Output the records below again, precisely as they are written.
─── Source records ───
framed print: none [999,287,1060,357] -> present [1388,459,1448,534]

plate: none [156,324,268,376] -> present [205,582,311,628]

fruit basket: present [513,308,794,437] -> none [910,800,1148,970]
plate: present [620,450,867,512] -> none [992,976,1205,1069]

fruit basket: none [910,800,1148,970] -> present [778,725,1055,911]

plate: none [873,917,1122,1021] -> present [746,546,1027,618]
───
__Worked solution__:
framed print: none [999,287,1060,357] -> present [1388,459,1448,534]

plate: none [156,324,268,376] -> present [205,582,311,628]

fruit basket: present [513,308,794,437] -> none [910,800,1148,970]
plate: present [620,450,867,512] -> none [992,976,1205,1069]

fruit basket: none [910,800,1148,970] -> present [778,725,1055,911]

plate: none [873,917,1122,1021] -> present [746,546,1027,618]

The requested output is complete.